● **Exercise brief**
Each line below should be written out again exactly.

● **Information**
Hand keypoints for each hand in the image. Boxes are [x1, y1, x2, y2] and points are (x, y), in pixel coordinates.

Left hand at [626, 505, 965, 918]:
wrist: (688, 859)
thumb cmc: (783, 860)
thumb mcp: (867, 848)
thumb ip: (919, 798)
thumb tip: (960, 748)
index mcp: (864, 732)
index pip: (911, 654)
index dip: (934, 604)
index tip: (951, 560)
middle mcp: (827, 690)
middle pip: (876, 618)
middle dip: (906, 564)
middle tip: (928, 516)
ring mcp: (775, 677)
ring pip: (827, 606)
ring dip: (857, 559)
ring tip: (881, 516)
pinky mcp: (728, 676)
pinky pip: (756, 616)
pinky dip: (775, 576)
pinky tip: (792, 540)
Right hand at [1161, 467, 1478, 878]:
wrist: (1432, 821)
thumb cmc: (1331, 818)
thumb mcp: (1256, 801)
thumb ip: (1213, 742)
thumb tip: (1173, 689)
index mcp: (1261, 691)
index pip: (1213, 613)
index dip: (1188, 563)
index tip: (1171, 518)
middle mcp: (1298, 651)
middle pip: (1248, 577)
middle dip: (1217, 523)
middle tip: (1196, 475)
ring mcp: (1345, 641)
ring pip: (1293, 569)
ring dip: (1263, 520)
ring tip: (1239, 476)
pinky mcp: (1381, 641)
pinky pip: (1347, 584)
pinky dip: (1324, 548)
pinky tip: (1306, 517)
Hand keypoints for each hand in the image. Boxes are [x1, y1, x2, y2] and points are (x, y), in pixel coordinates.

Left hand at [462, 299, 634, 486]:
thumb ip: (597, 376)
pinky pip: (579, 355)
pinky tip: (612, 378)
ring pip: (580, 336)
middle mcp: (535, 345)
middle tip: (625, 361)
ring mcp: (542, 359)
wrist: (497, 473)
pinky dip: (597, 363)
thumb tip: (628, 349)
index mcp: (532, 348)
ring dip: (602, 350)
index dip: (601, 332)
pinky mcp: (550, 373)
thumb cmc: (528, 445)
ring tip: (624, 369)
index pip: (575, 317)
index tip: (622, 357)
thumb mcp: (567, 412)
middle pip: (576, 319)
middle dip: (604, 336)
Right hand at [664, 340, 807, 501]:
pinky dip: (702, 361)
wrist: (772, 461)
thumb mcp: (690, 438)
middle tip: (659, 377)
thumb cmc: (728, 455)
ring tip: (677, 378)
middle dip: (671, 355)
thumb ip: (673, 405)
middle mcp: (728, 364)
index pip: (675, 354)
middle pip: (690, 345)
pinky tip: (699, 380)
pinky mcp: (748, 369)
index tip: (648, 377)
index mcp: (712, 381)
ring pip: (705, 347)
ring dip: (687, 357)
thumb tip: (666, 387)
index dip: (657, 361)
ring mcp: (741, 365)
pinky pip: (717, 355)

● **Completed task**
Hand keypoints for each hand in the image. Boxes are [x1, y1, x2, y2] and points are (x, y), in pixel coordinates.

Left hand at [626, 505, 965, 918]:
wrist: (688, 859)
thumb cmc: (783, 860)
thumb mcp: (867, 848)
thumb ip: (919, 798)
thumb tip: (960, 748)
index mcp: (864, 732)
index pip: (911, 654)
index dip: (934, 604)
index tip: (951, 560)
middle mcp: (827, 690)
middle pip: (876, 618)
middle dip: (906, 564)
middle tip: (928, 516)
ring mcp: (775, 677)
ring pip: (827, 606)
ring dip: (857, 559)
ring tip: (881, 516)
pinky mcp: (728, 676)
pinky pip: (756, 616)
pinky dip: (775, 576)
pinky tip: (792, 540)
Right hand at [1161, 467, 1478, 878]:
wrist: (1432, 821)
thumb cmc: (1331, 818)
thumb mcp: (1256, 801)
thumb ip: (1213, 742)
thumb tip: (1173, 689)
index mcp: (1261, 691)
index pip: (1213, 613)
index dip: (1188, 563)
index tip: (1171, 518)
middle mcp: (1298, 651)
middle pip: (1248, 577)
middle dip: (1217, 523)
middle tip: (1196, 475)
ring mcp: (1345, 641)
ring pip: (1293, 569)
ring dip: (1263, 520)
ring tip: (1239, 476)
pinky mcp: (1381, 641)
pinky pip: (1347, 584)
pinky dip: (1324, 548)
pinky tip: (1306, 517)
Hand keypoints for each hand in the image. Boxes are [x1, y1, x2, y2] and points are (x, y), in pixel coordinates.

Left hand at [462, 299, 634, 486]:
thumb ip: (597, 376)
pinky pip: (579, 355)
pinky tip: (612, 378)
ring pip: (580, 336)
middle mcp: (535, 345)
middle tip: (625, 361)
ring mcp: (542, 359)
wrist: (497, 473)
pinky dip: (597, 363)
thumb tip: (628, 349)
index mcp: (532, 348)
ring dip: (602, 350)
index dip: (601, 332)
pinky mcp: (550, 373)
thumb cmc: (528, 445)
ring tip: (624, 369)
index pip: (575, 317)
index tip: (622, 357)
thumb mcp: (567, 412)
middle pip: (576, 319)
middle dip: (604, 336)
Right hand at [664, 340, 807, 501]:
pinky dip: (702, 361)
wrist: (772, 461)
thumb mcp: (690, 438)
middle tip: (659, 377)
thumb cmc: (728, 455)
ring tip: (677, 378)
middle dip: (671, 355)
thumb ip: (673, 405)
middle mcp: (728, 364)
index pip: (675, 354)
middle pip: (690, 345)
pinky tip: (699, 380)
pinky mcp: (748, 369)
index tip: (648, 377)
index mcp: (712, 381)
ring pip: (705, 347)
ring dip: (687, 357)
thumb tip: (666, 387)
index dip: (657, 361)
ring mcp: (741, 365)
pinky pip: (717, 355)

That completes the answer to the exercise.